Saturday, October 9, 2010

Cornmeal-Crusted Chicken with Corn-Tomato Ragout


PREP: 20 MIN
COOK: 20 MIN
SERVES: 4

4 ears of corn, husks and silk removed
1 red bell pepper, cut into 1/4-inch dice
1 tomato, cut into 1/4-inch dice
1/2 small vidalia onion, finely chopped (about 1/3 cup)
1 jalapeño pepper, seeded and minced
2 TBSP apple cider vinegar
1 TBSP chopped fresh parsley
2 tsp extra-virgin olive oil
3/4 tsp salt
1/8 tsp black pepper
1/4 cup cornmeal, preferably stone ground
1 tsp Cajun seasoning
4 (1/4 pound) skinless boneless chicken cutlets

1. Spray the grill rack with olive oil nonstick spray. Pre-heat the grill to medium-high.

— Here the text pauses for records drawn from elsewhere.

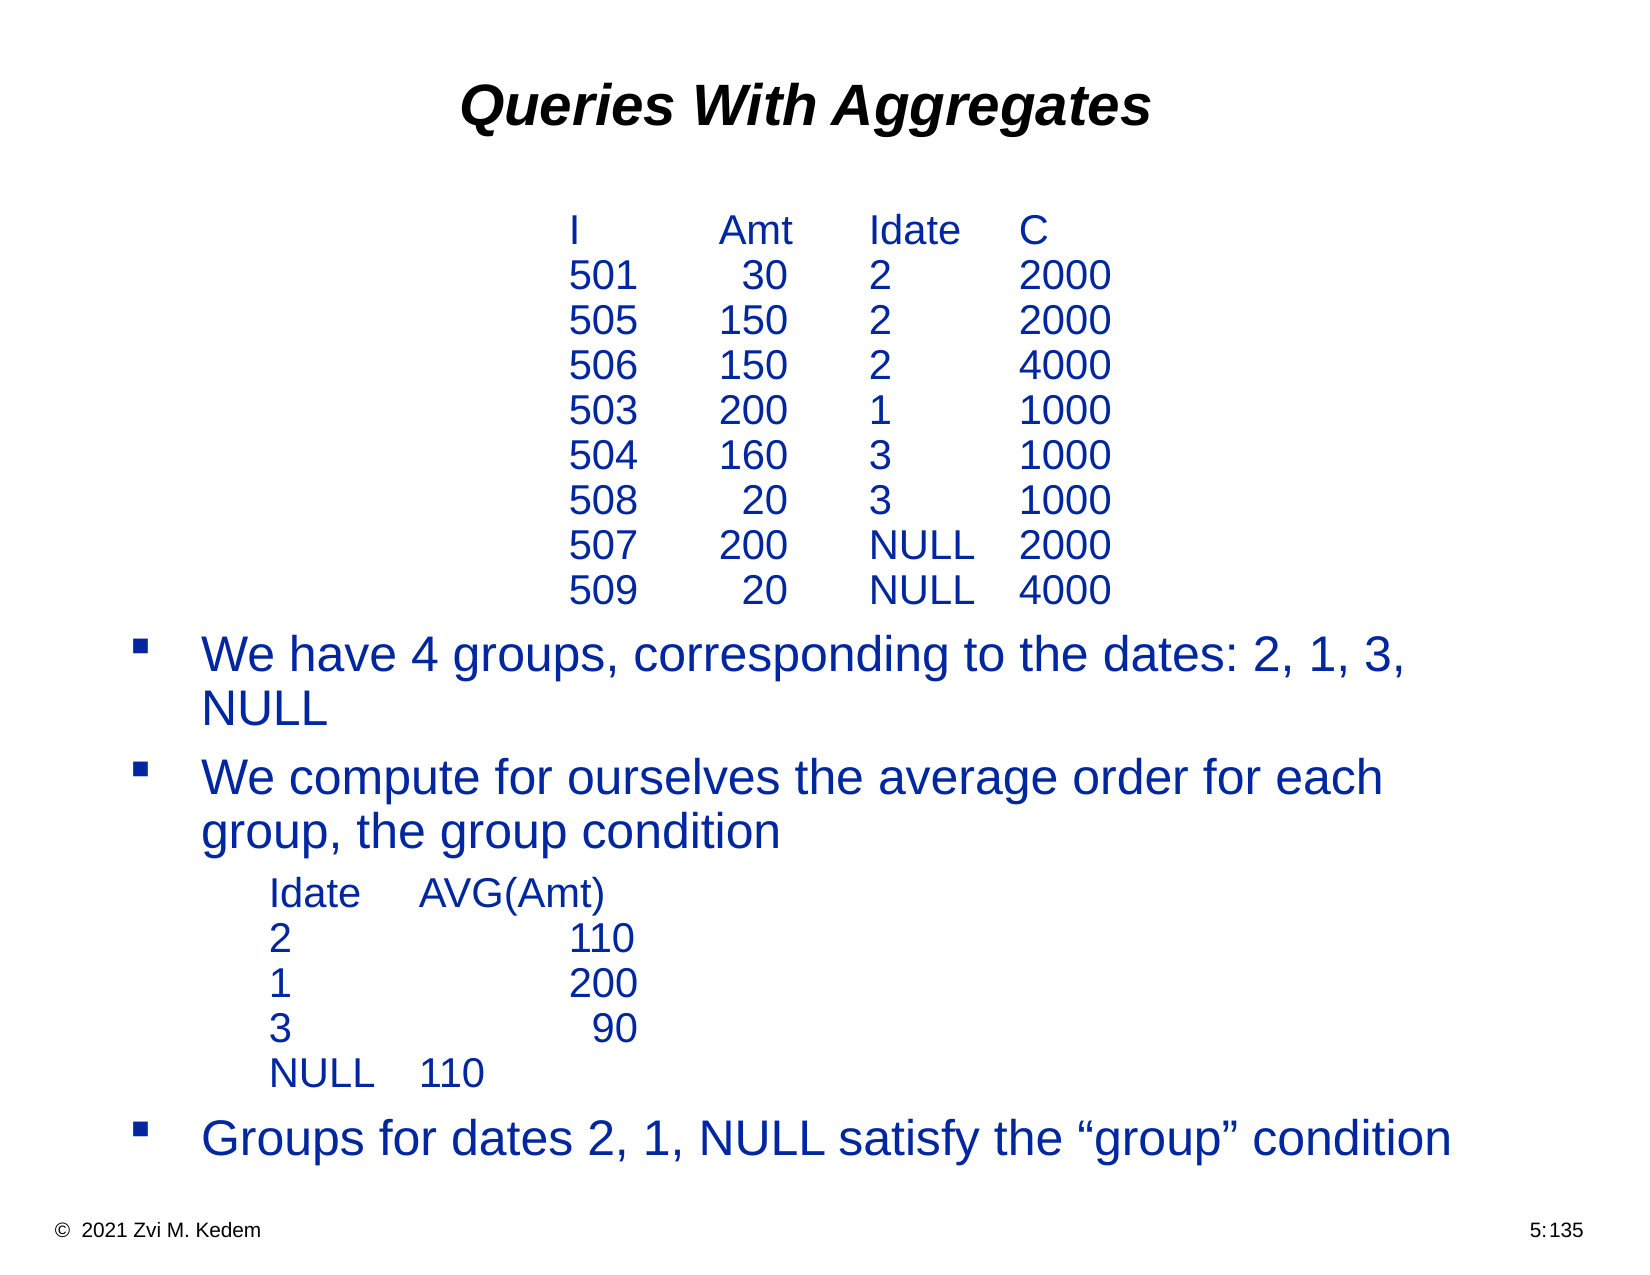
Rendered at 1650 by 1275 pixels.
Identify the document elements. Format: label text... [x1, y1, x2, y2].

title Queries With Aggregates [111, 36, 1501, 176]
list I Amt Idate C 501 30 2 2000 505 150 2 2000 506 150 2 4000 503 200 1 1000 504 160 3 1000 508 20 3 1000 507 200 NULL 2000 509 20 NULL 4000 We have 4 groups, corresponding to the dates: 2, 1, 3, NULL We compute for ourselves the average order for each group, the group condition Idate AVG(Amt) 2 110 1 200 3 90 NULL 110 Groups for dates 2, 1, NULL satisfy the “group” condition [111, 199, 1513, 1201]
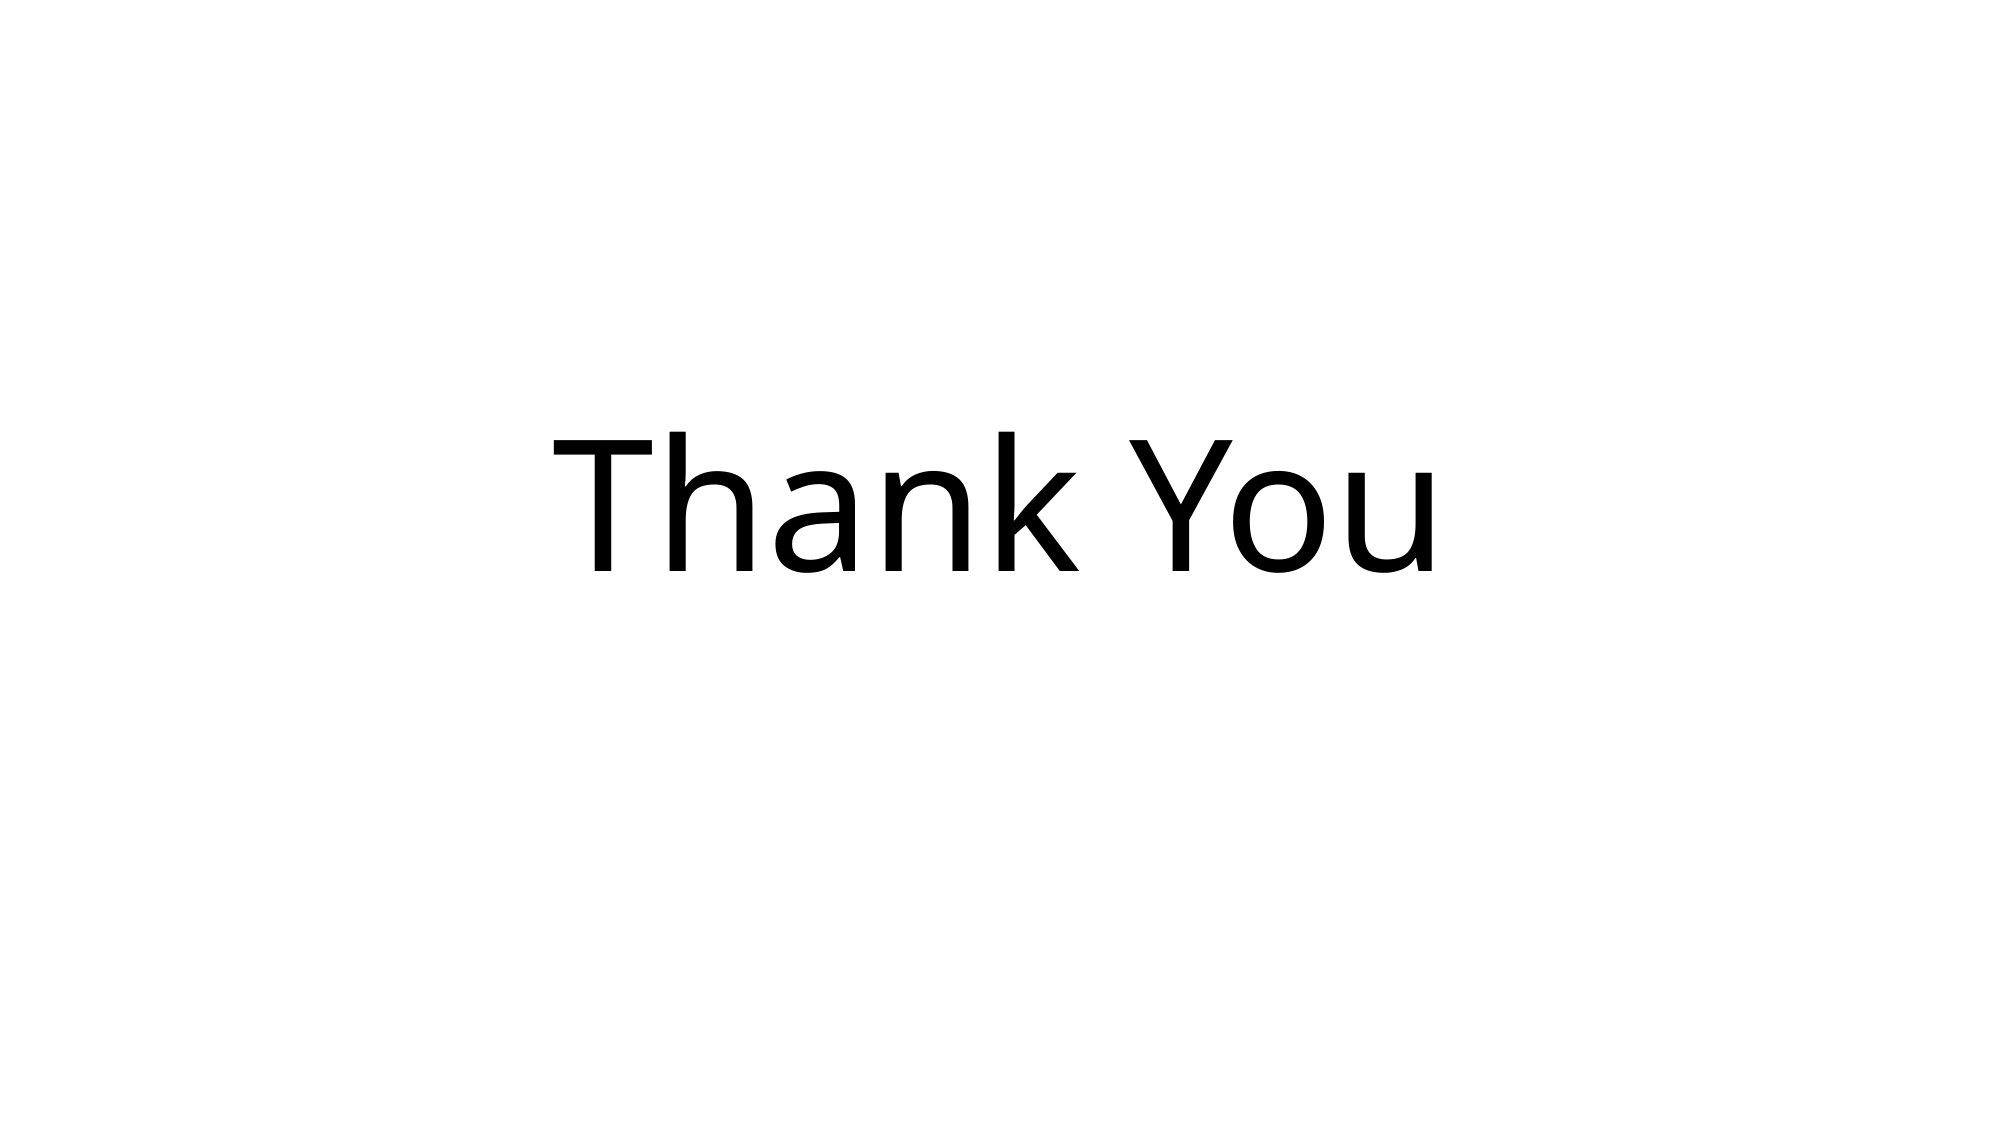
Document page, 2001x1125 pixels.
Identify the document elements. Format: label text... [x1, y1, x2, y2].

text_box Thank You [310, 380, 1690, 616]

2. To make the ragout, place the corn on the grill rack and grill, turning, until well marked, about 8 mins. Transfer the corn to a cutting board and let cool about 5 mins. With a long serrated knife, cut the kernels off the cobs and transfer to a serving bowl. Add the bell pepper, tomato, onion, jalapeño pepper, vinegar, parsley, oil, 1/4 tsp of the salt, and the black pepper; mix well.

3. Spray a large grill-safe nonstick skillet with nonstick spray and place on the grill rack to pre-heat (can also been done on the stove top). Mix together the cornmeal, Cajun seasoning, and remaining 1/2 tsp salt on a sheet of wax paper. Coat the chicken cutlets with the cornmeal mixture, pressing lightly so it adheres. Lightly spray the chicken on both sides with nonstick spray.

4. Add the chicken to the skillet and cook, turning, until lightly browned and cooked through, about 8 mins. Serve with the ragout.

***Served with Grilled Chiles Rellenos.